• **Stored records**:
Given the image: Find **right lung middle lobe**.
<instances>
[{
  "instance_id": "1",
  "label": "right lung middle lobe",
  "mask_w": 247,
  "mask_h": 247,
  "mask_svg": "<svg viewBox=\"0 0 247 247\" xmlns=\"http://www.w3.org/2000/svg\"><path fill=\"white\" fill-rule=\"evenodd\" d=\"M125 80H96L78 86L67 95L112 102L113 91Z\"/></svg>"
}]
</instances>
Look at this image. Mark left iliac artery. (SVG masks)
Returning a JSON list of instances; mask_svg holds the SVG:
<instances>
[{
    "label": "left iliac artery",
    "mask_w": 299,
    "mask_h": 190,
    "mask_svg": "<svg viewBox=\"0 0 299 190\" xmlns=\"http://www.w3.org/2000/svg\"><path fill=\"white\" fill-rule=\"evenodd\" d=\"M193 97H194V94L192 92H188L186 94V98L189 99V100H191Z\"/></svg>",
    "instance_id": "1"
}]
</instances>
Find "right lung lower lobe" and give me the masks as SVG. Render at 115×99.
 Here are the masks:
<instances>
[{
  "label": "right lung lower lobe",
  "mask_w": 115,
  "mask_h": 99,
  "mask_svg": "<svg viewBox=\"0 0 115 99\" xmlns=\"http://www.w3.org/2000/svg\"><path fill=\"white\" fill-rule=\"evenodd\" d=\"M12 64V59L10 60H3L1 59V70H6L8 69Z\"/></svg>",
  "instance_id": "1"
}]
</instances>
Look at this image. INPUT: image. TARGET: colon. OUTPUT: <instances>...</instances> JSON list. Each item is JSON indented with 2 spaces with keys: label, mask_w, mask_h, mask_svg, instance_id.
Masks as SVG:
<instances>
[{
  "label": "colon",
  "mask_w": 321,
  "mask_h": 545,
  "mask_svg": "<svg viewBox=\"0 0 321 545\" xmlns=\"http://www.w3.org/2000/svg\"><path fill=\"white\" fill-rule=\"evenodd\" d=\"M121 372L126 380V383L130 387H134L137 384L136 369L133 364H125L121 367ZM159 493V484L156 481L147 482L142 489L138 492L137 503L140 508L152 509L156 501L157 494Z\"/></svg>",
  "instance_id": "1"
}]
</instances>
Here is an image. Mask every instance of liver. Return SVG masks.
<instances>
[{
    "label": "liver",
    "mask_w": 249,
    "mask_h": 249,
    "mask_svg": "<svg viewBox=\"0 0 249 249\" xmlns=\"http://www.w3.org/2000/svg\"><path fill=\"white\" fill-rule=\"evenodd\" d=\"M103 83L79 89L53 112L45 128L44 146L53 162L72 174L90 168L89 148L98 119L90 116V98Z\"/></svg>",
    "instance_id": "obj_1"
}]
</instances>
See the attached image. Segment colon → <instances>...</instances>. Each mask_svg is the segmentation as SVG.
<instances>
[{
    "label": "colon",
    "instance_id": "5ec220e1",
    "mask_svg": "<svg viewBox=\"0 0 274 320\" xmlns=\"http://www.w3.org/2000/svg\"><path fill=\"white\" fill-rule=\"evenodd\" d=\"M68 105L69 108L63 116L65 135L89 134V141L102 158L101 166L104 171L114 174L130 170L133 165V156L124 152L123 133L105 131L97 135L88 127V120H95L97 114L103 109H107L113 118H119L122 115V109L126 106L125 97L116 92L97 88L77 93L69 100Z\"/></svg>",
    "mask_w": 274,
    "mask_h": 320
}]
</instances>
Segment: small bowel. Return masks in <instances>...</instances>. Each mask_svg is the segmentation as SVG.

• **Directive**: Reproduce each item above word for word, with no changes.

• **The solution**:
Given the image: Find **right lung middle lobe**.
<instances>
[{
  "instance_id": "1",
  "label": "right lung middle lobe",
  "mask_w": 247,
  "mask_h": 247,
  "mask_svg": "<svg viewBox=\"0 0 247 247\" xmlns=\"http://www.w3.org/2000/svg\"><path fill=\"white\" fill-rule=\"evenodd\" d=\"M125 80H96L78 86L67 95L112 102L113 91Z\"/></svg>"
}]
</instances>
Look at this image. Mark left iliac artery. (SVG masks)
Returning a JSON list of instances; mask_svg holds the SVG:
<instances>
[{
    "label": "left iliac artery",
    "mask_w": 299,
    "mask_h": 190,
    "mask_svg": "<svg viewBox=\"0 0 299 190\" xmlns=\"http://www.w3.org/2000/svg\"><path fill=\"white\" fill-rule=\"evenodd\" d=\"M193 97H194V94L192 92H188L186 94V98L189 99V100H191Z\"/></svg>",
    "instance_id": "1"
}]
</instances>
Find "right lung lower lobe" and give me the masks as SVG. Render at 115×99.
 Here are the masks:
<instances>
[{
  "label": "right lung lower lobe",
  "mask_w": 115,
  "mask_h": 99,
  "mask_svg": "<svg viewBox=\"0 0 115 99\" xmlns=\"http://www.w3.org/2000/svg\"><path fill=\"white\" fill-rule=\"evenodd\" d=\"M12 64V59L10 60H3L1 59V70H6L8 69Z\"/></svg>",
  "instance_id": "1"
}]
</instances>
Look at this image. INPUT: image. TARGET: colon. OUTPUT: <instances>...</instances> JSON list. Each item is JSON indented with 2 spaces with keys: label, mask_w, mask_h, mask_svg, instance_id.
Masks as SVG:
<instances>
[{
  "label": "colon",
  "mask_w": 321,
  "mask_h": 545,
  "mask_svg": "<svg viewBox=\"0 0 321 545\" xmlns=\"http://www.w3.org/2000/svg\"><path fill=\"white\" fill-rule=\"evenodd\" d=\"M121 372L126 380V383L130 387H134L137 384L136 369L133 364H125L121 367ZM159 493V484L156 481L147 482L142 489L138 492L137 503L140 508L152 509L156 501L157 494Z\"/></svg>",
  "instance_id": "1"
}]
</instances>
Here is an image. Mask every instance of liver. Return SVG masks.
<instances>
[{
    "label": "liver",
    "mask_w": 249,
    "mask_h": 249,
    "mask_svg": "<svg viewBox=\"0 0 249 249\" xmlns=\"http://www.w3.org/2000/svg\"><path fill=\"white\" fill-rule=\"evenodd\" d=\"M103 83L79 89L53 112L45 128L44 146L53 162L72 174L90 168L89 148L98 119L90 116V98Z\"/></svg>",
    "instance_id": "obj_1"
}]
</instances>
See the attached image. Segment colon → <instances>...</instances>. Each mask_svg is the segmentation as SVG.
<instances>
[{
    "label": "colon",
    "instance_id": "5ec220e1",
    "mask_svg": "<svg viewBox=\"0 0 274 320\" xmlns=\"http://www.w3.org/2000/svg\"><path fill=\"white\" fill-rule=\"evenodd\" d=\"M68 105L69 108L63 116L65 135L89 134V141L102 158L101 166L104 171L114 174L130 170L133 165V156L124 152L123 133L105 131L97 135L88 127V120H95L97 114L103 109H107L113 118H119L122 115V109L126 106L125 97L116 92L97 88L77 93L69 100Z\"/></svg>",
    "mask_w": 274,
    "mask_h": 320
}]
</instances>
Segment: small bowel. Return masks in <instances>...</instances>. Each mask_svg is the segmentation as SVG.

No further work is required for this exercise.